Rewrite every line of text in the material below as one numbered list, skipping blank lines. Leave out the pictures.

__________

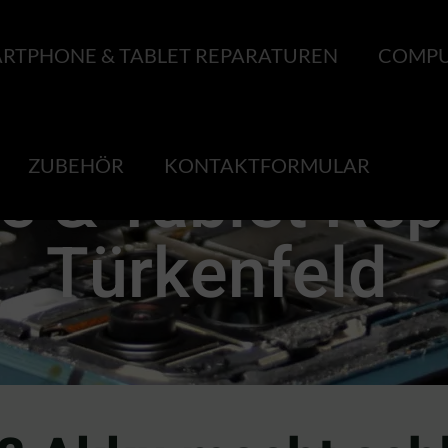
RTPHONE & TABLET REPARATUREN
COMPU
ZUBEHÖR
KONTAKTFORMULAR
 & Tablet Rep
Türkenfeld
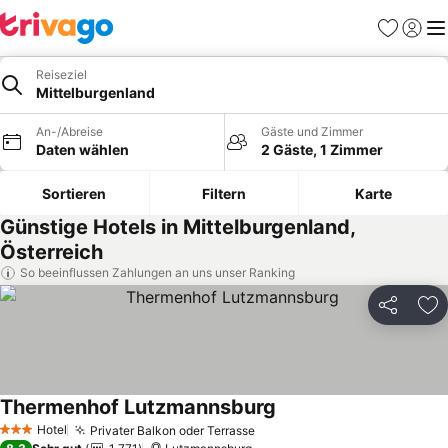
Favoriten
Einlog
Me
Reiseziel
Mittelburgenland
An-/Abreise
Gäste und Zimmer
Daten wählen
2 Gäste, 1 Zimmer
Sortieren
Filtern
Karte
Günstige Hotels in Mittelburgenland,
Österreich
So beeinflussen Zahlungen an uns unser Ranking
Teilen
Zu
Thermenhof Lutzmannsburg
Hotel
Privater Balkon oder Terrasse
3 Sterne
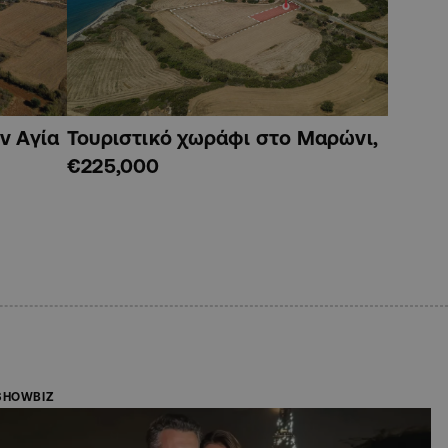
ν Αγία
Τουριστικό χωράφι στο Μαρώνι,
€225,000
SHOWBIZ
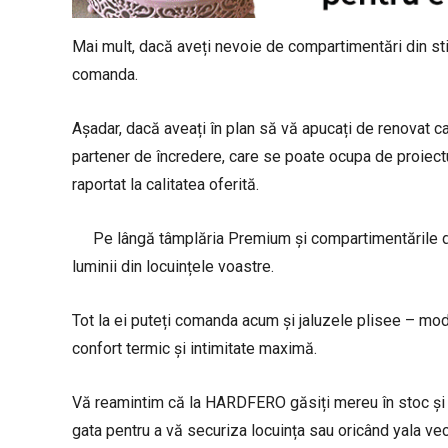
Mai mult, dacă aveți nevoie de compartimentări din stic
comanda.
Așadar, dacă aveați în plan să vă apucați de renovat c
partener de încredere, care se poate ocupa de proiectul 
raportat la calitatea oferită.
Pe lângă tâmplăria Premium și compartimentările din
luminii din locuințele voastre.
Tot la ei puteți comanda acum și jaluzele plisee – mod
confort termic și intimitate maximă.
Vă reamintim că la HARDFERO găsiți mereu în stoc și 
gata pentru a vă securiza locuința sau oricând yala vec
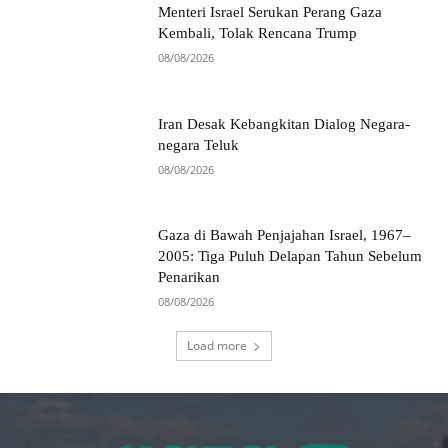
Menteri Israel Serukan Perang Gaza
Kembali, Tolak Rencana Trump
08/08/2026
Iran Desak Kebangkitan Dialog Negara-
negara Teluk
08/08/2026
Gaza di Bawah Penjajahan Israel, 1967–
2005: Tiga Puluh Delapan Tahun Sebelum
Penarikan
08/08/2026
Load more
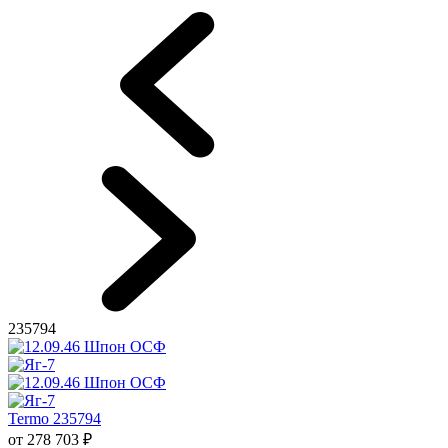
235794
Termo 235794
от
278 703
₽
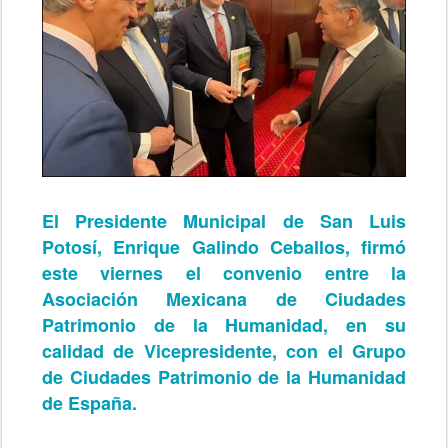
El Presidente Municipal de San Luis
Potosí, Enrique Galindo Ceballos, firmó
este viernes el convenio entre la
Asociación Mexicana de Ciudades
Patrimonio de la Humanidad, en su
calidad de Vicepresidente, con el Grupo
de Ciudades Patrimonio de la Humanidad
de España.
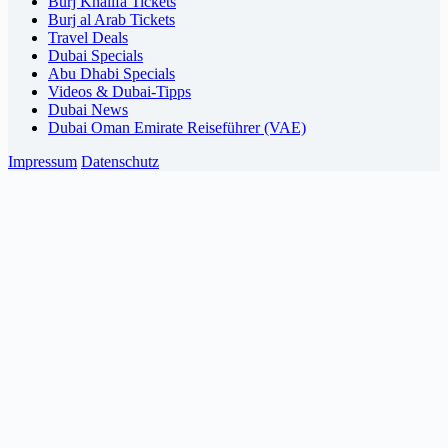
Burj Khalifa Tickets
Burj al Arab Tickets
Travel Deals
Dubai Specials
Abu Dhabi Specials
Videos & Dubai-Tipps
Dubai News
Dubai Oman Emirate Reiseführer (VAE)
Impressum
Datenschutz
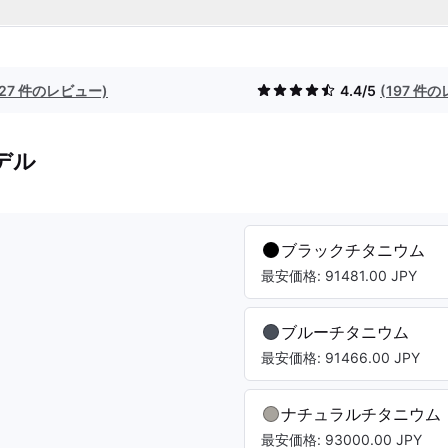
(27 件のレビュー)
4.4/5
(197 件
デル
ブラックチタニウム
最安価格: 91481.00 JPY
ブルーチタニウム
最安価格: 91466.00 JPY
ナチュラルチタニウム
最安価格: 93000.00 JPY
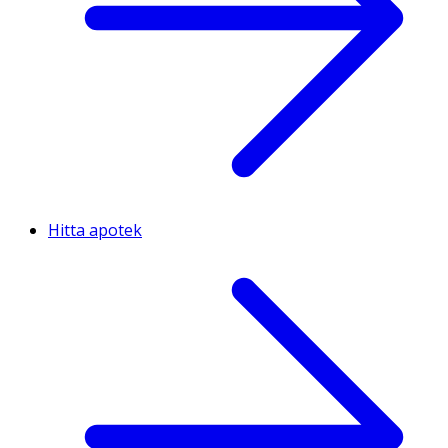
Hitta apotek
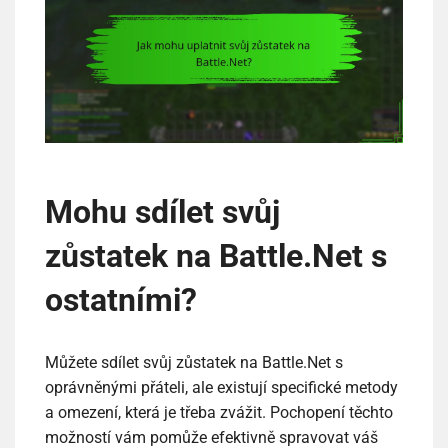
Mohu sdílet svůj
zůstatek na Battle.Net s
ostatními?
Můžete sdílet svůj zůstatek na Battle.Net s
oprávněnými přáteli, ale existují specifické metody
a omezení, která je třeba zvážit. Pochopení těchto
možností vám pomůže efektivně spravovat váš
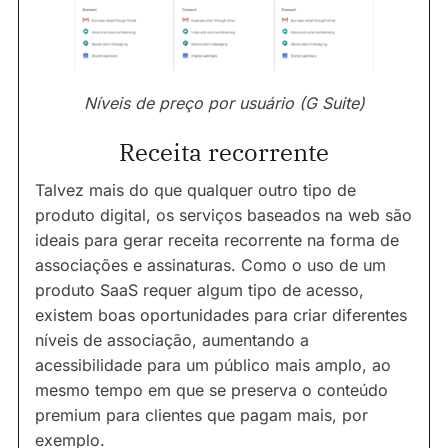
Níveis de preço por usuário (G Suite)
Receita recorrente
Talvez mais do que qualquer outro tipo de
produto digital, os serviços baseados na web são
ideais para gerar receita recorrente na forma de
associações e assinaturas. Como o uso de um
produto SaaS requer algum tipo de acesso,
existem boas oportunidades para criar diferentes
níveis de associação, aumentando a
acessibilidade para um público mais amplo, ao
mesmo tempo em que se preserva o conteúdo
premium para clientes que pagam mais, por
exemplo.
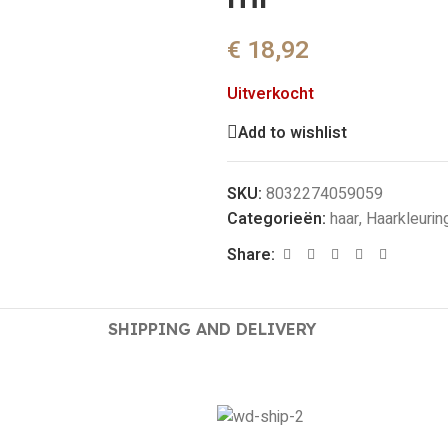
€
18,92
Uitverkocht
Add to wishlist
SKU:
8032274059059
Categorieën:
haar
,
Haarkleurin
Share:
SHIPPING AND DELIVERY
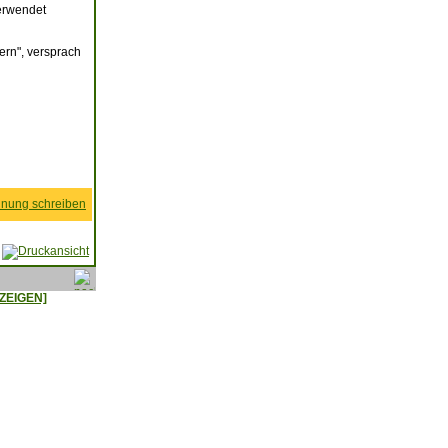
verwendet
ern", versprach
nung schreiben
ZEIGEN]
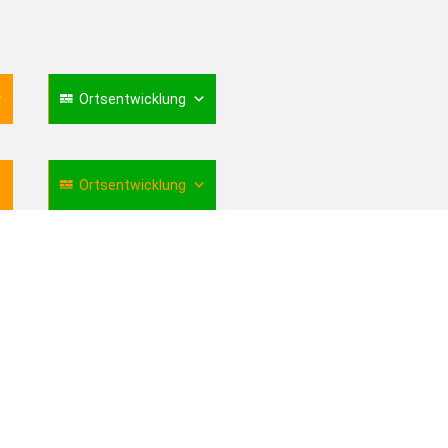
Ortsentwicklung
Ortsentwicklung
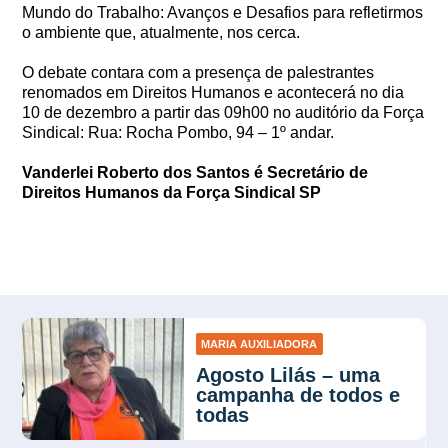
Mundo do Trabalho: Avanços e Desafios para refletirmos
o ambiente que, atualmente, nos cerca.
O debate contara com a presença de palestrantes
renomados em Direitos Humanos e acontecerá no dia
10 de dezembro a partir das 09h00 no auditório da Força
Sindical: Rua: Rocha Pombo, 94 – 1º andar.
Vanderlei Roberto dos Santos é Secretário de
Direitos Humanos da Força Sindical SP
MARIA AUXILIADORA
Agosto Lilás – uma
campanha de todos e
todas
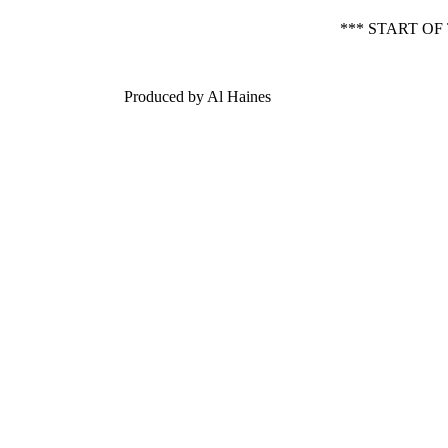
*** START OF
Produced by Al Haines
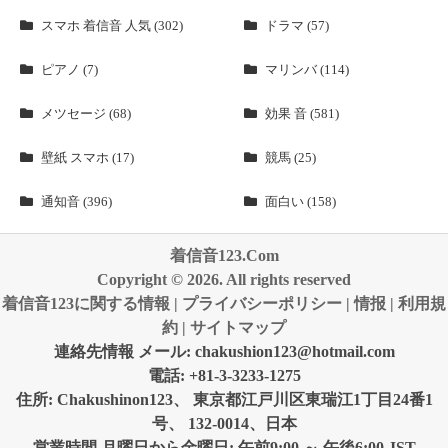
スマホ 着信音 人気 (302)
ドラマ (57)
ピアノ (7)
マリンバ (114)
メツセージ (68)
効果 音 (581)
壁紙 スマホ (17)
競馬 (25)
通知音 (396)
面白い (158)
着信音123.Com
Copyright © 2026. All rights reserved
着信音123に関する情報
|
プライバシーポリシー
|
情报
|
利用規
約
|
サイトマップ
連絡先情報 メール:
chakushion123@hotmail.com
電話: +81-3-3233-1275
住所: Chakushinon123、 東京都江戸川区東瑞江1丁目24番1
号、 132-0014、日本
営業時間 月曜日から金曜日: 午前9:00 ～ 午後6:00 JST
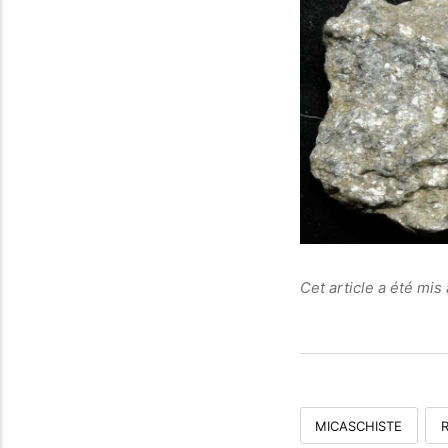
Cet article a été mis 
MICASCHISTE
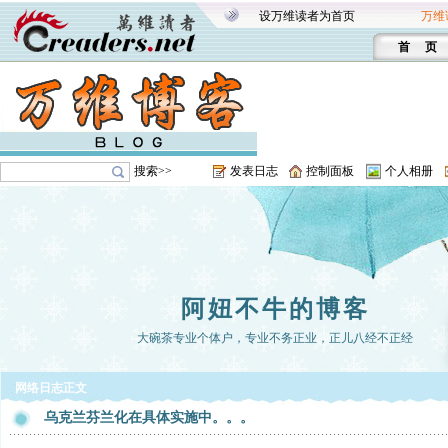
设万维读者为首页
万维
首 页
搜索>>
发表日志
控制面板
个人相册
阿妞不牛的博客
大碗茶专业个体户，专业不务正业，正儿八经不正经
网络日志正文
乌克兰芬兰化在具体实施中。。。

__________

§ Finished task
1. RTPHONE & TABLET REPARATUREN
2. COMPU
3. ZUBEHÖR
4. KONTAKTFORMULAR
5.  & Tablet Rep
6. Türkenfeld
7. Favoriten
8. Einlog
9. Me
10. Reiseziel
11. Mittelburgenland
12. An-/Abreise
13. Gäste und Zimmer
14. Daten wählen
15. 2 Gäste, 1 Zimmer
16. Sortieren
17. Filtern
18. Karte
19. Günstige Hotels in Mittelburgenland,
20. Österreich
21. So beeinflussen Zahlungen an uns unser Ranking
22. Teilen
23. Zu
24. Thermenhof Lutzmannsburg
25. Hotel
26. Privater Balkon oder Terrasse
27. 3 Sterne
28. ν Αγία
29. Τουριστικό χωράφι στο Μαρώνι,
30. €225,000
31. SHOWBIZ
32. Mai mult, dacă aveți nevoie de compartimentări din stic
33. comanda.
34. Așadar, dacă aveați în plan să vă apucați de renovat c
35. partener de încredere, care se poate ocupa de proiectul 
36. raportat la calitatea oferită.
37. Pe lângă tâmplăria Premium și compartimentările din
38. luminii din locuințele voastre.
39. Tot la ei puteți comanda acum și jaluzele plisee – mod
40. confort termic și intimitate maximă.
41. Vă reamintim că la HARDFERO găsiți mereu în stoc și 
42. gata pentru a vă securiza locuința sau oricând yala vec
43. Menteri Israel Serukan Perang Gaza
44. Kembali, Tolak Rencana Trump
45. 08/08/2026
46. Iran Desak Kebangkitan Dialog Negara-
47. negara Teluk
48. 08/08/2026
49. Gaza di Bawah Penjajahan Israel, 1967–
50. 2005: Tiga Puluh Delapan Tahun Sebelum
51. Penarikan
52. 08/08/2026
53. Load more
54. 235794
55. Termo 235794
56. от
57. 278 703
58. ₽
59. El Presidente Municipal de San Luis
60. Potosí, Enrique Galindo Ceballos, firmó
61. este viernes el convenio entre la
62. Asociación Mexicana de Ciudades
63. Patrimonio de la Humanidad, en su
64. calidad de Vicepresidente, con el Grupo
65. de Ciudades Patrimonio de la Humanidad
66. de España.
67. Burj Khalifa Tickets
68. Burj al Arab Tickets
69. Travel Deals
70. Dubai Specials
71. Abu Dhabi Specials
72. Videos & Dubai-Tipps
73. Dubai News
74. Dubai Oman Emirate Reiseführer (VAE)
75. Impressum
76. Datenschutz
77. (27 件のレビュー)
78. 4.4/5
79. (197 件
80. デル
81. ブラックチタニウム
82. 最安価格: 91481.00 JPY
83. ブルーチタニウム
84. 最安価格: 91466.00 JPY
85. ナチュラルチタニウム
86. 最安価格: 93000.00 JPY
87. Hitta apotek
88. Mohu sdílet svůj
89. zůstatek na Battle.Net s
90. ostatními?
91. Můžete sdílet svůj zůstatek na Battle.Net s
92. oprávněnými přáteli, ale existují specifické metody
93. a omezení, která je třeba zvážit. Pochopení těchto
94. možností vám pomůže efektivně spravovat váš
95. Níveis de preço por usuário (G Suite)
96. Receita recorrente
97. Talvez mais do que qualquer outro tipo de
98. produto digital, os serviços baseados na web são
99. ideais para gerar receita recorrente na forma de
100. associações e assinaturas. Como o uso de um
101. produto SaaS requer algum tipo de acesso,
102. existem boas oportunidades para criar diferentes
103. níveis de associação, aumentando a
104. acessibilidade para um público mais amplo, ao
105. mesmo tempo em que se preserva o conteúdo
106. premium para clientes que pagam mais, por
107. exemplo.
108. €
109. 18,92
110. Uitverkocht
111. Add to wishlist
112. SKU:
113. 8032274059059
114. Categorieën:
115. haar
116. ,
117. Haarkleurin
118. Share:
119. SHIPPING AND DELIVERY
120. verwendet
121. ern", versprach
122. nung schreiben
123. ZEIGEN]
124. Ortsentwicklung
125. Ortsentwicklung
126. Mundo do Trabalho: Avanços e Desafios para refletirmos
127. o ambiente que, atualmente, nos cerca.
128. O debate contara com a presença de palestrantes
129. renomados em Direitos Humanos e acontecerá no dia
130. 10 de dezembro a partir das 09h00 no auditório da Força
131. Sindical: Rua: Rocha Pombo, 94 – 1º andar.
132. Vanderlei Roberto dos Santos é Secretário de
133. Direitos Humanos da Força Sindical SP
134. MARIA AUXILIADORA
135. Agosto Lilás – uma
136. campanha de todos e
137. todas
138. *** START OF
139. Produced by Al Haines
140. スマホ 着信音 人気 (302)
141. ドラマ (57)
142. ピアノ (7)
143. マリンバ (114)
144. メツセージ (68)
145. 効果 音 (581)
146. 壁紙 スマホ (17)
147. 競馬 (25)
148. 通知音 (396)
149. 面白い (158)
150. 着信音123.Com
151. Copyright © 2026. All rights reserved
152. 着信音123に関する情報
153. |
154. プライバシーポリシー
155. |
156. 情报
157. |
158. 利用規
159. 約
160. |
161. サイトマップ
162. 連絡先情報 メール:
163. chakushion123@hotmail.com
164. 電話: +81-3-3233-1275
165. 住所: Chakushinon123、 東京都江戸川区東瑞江1丁目24番1
166. 号、 132-0014、日本
167. 営業時間 月曜日から金曜日: 午前9:00 ～ 午後6:00 JST
168. Cet article a été mis 
169. MICASCHISTE
170. 设万维读者为首页
171. 万维
172. 首 页
173. 搜索>>
174. 发表日志
175. 控制面板
176. 个人相册
177. 阿妞不牛的博客
178. 大碗茶专业个体户，专业不务正业，正儿八经不正经
179. 网络日志正文
180. 乌克兰芬兰化在具体实施中。。。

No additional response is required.